The Winter Long

That was it: I’d heard enough. I shoved my way through the thorns with my good arm, ignoring the way they pierced and tore my skin—now that I was revealing myself to Evening, a little blood could only help me—and into the clearing on the other side of the wall.

I found myself standing at the middle of a large clear space in the forest. Not naturally clear, if the broken trees and shattered stumps were anything to go by, but that wasn’t the worst problem currently facing me. No, that honor was reserved for the two angry Firstborn who were now flanking me. The Luidaeg was to my left, her clothing torn to reveal the dark green scales that were now covering her skin. Evening was to my right, her red dress dyed even darker by sweat and water and blood.

“Uh, hi,” I said.

“What are you doing here?” Evening spat, eyes narrowing as she took in my bedraggled appearance and motionless right arm. “You can’t reach this place. It is forbidden to your kind.”
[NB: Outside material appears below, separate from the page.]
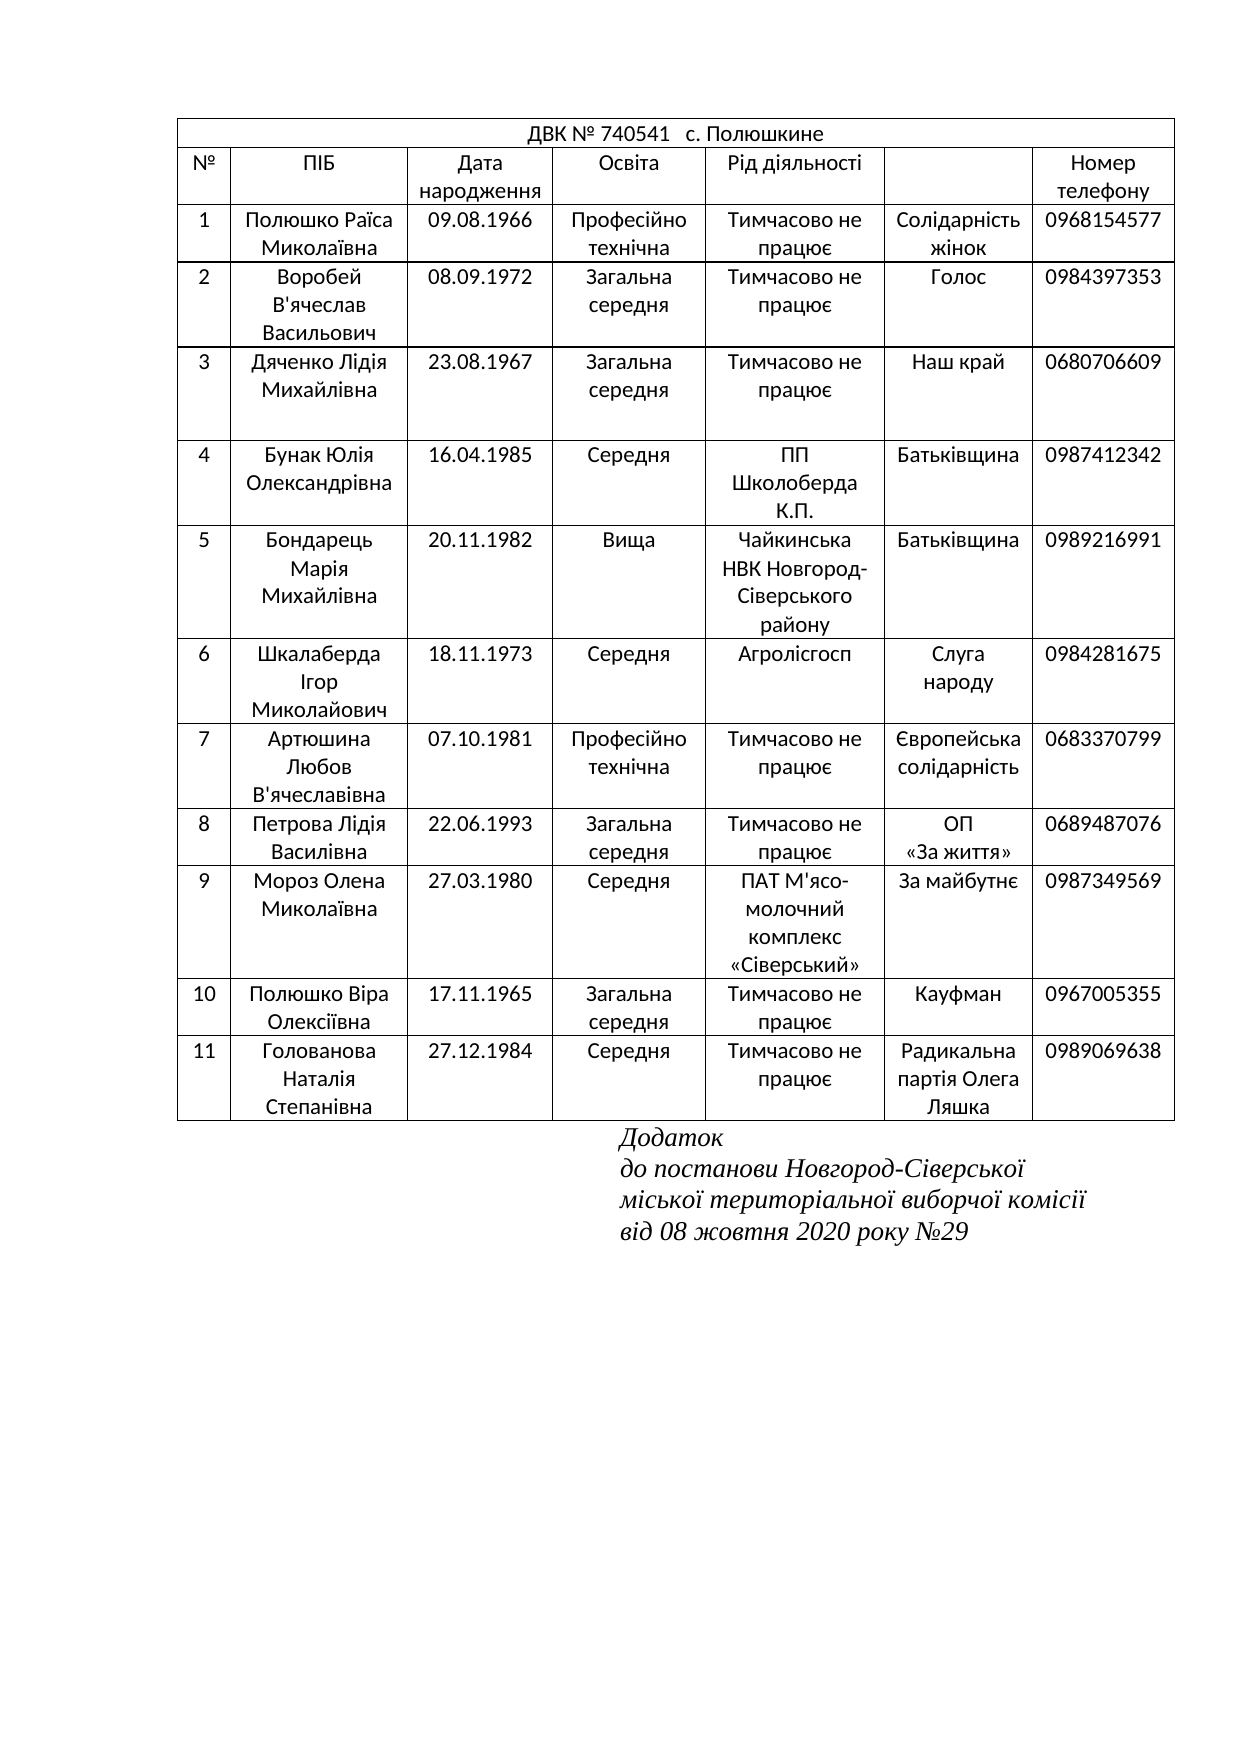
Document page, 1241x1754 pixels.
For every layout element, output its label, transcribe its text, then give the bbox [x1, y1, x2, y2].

“You’re a little off the mark there, Eira,” said the Luidaeg. She actually sounded like she was enjoying herself. That made one of us. “The Thorn Road wasn’t forbidden when Annis died, it was sealed. There’s a difference. If someone can open the doors, they’re welcome to commit suicide by walking through them.”

Evening’s head whipped around, her narrow-eyed glare transferring to the Luidaeg. “Stay out of this, Antigone.”

“I would, if you hadn’t dragged me here and kept trying to kill me.” The Luidaeg folded her arms. “That’s what you always do, you know. Drag me places and try to kill me. You should really get a new routine. Something more interesting and modern than sororicide.”

I blinked. The Luidaeg could be hard to deal with sometimes, and I’d never known her to take a challenge lying down, but she didn’t sound like herself. The way she was mouthing off to a greater power made her sound more like, well, me.

She caught me looking at her and winked broadly before adding, “Maybe you could take up needlepoint. You know, a nice handicraft that wouldn’t leave bodies scattered everywhere when you were finished.”

Evening made an incoherent sound of rage as she whirled and hurled a blast of ice at the Luidaeg. The Luidaeg didn’t dodge: she just raised her crossed arms, and the blast rebounded off the air in front of her, freezing the nearest patches of thorn solid. I blinked again, this time with understanding. Whatever fight they’d been having before I arrived, it had changed when I entered the scene. The Luidaeg was trying to protect me, and if there was one thing my method of dealing with a greater threat was good at, it was drawing focus.

Too bad I couldn’t let her die again for my sake. “Evening, stop,” I said. “Just stop. I don’t understand why you’re doing this, but I know that you’re not a bad person. You’re just . . . I don’t even know. You’re my friend. Friends don’t do this sort of thing.”

“Your friend?” Evening turned back to me, an astonished look on her face. “Is that really what you think, October? That we’re friends? We were never friends. I wouldn’t lower myself to form that sort of bond with someone like you.”

I raised an eyebrow. “Someone like me?”

“You’re a half-breed. A mongrel. You should never have existed, in this world or any other. I knew Amandine was perverse, but I had no idea she would lower herself to lying with a human before the day that news of your birth was brought to me. As if it were something to celebrate! As if I should have rejoiced in a new niece who carried the stink of mortality in her veins.” The air around Evening’s hands began to crackle with cold. “You should have been killed in your cradle, rather than allowed to live and taint our bloodline with your filth.”

“Huh,” I said. “That’s funny, because I mean, you had the hope chest. The whole time, you had the hope chest. You could have pulled the human out of me while I was still a baby, and I would never have known any better. But you didn’t. You left me the way I was, and you let Mom have me. It seems weird.”